Val,
Its best to not use row 1 for the data entry fields (the formula is
searching the entire row) unless you change the "1:1" to "A1:D1"
The numbers in column A and row 1 need to be entered & formatted as numbers
(not text), as that is how the user would input the data.
Lastly, the cell references shouldn't be encased in "" s
Try it again.

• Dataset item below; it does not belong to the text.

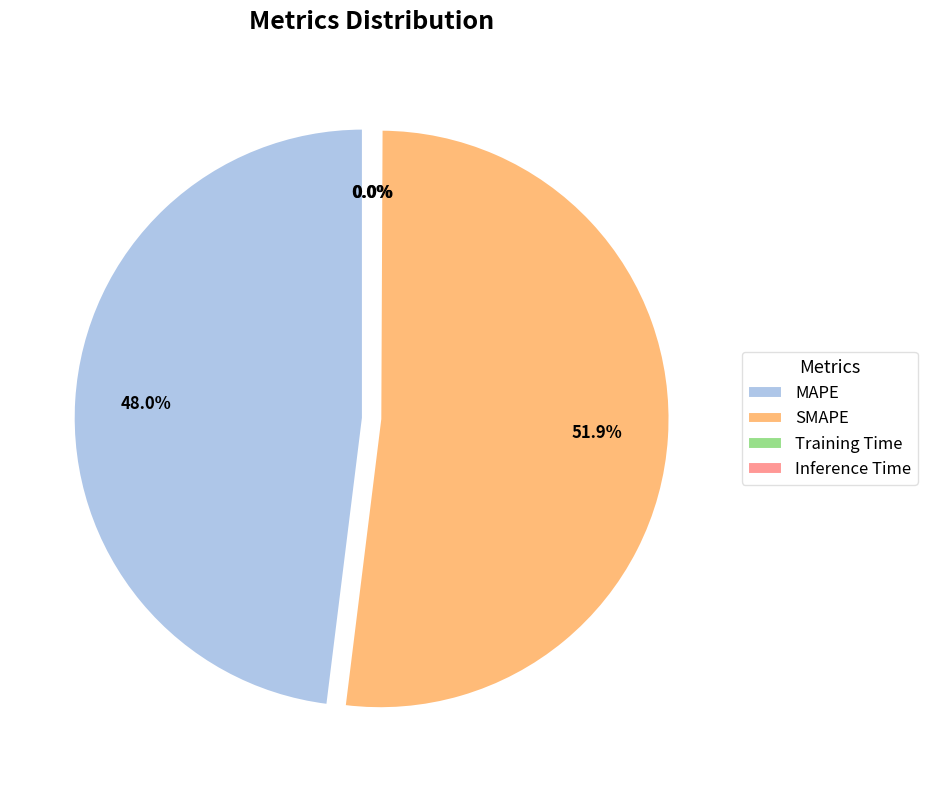

What is the largest slice in the pie chart?

SMAPE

It should work.
PC
"Dolphinv4" wrote in message
...
Hi PC,
it doesn't seem to work....
There are actually supposed to be 2 cells that the user can choose - Dist
(ie, F1) & Speed (G1) and they can be different combinations.
In your formula below, seems like the "lookups" are fixed at 5 & 256k.
Even
if I change the "5" to cell "F1" & "256k" to cell "G1" and the match type
is
"1", if user chooses a Distance of 4 and a speed of 256 (I can drop the
"k"),
the result is "N/A".
Regards,
val
"PC" wrote:
One way
With your table starting in A1
=OFFSET(A1,MATCH(5,A1:A3,0)-1,MATCH("256k",A1:D1,0)-1)
You can also simplify this a little by allowing the user to input the
figures without the "k" by using a custom format that puts a "k" at the
end
of the number (I'm pretty sure it would be #k) Just make sure you set
up
the row headers the same way so the inputs (256 in both cases) are
identical.
HTH
PC
"Dolphinv4" wrote in message
...
Hi,
I have a table as follows:
(Speed)
(Dist) 64k 128k 256k
5 1000 1200 1500
10 1600 1700 1800
15 2000 2100 2200
I'd like to have a formula whereby if I key in a Distance of 4 and a
speed
of 256k, the active cell will show "1500".
I tried to use sumproduct but seems like sumproduct can only be used
if
the
Dist is exactly "5", "10", etc. The only alternative I can think of is
to
list out ALL the integers for Distance. But, is there an easier way?